◆ The task ◆
Determine how many lines in the entries below contain "شامل", and output only that number.

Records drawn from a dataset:
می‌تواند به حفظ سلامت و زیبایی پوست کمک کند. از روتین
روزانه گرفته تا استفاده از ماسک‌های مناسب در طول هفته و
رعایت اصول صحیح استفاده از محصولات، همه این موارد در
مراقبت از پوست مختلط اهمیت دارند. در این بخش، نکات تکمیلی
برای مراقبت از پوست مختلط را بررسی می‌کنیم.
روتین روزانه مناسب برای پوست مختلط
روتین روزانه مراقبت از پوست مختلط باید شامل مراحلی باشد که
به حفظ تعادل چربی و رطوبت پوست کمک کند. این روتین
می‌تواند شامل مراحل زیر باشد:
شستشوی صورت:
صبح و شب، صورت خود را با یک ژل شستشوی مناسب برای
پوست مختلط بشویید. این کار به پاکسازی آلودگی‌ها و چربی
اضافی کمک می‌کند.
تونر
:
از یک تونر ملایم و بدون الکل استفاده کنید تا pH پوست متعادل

◆ Your response ◆
2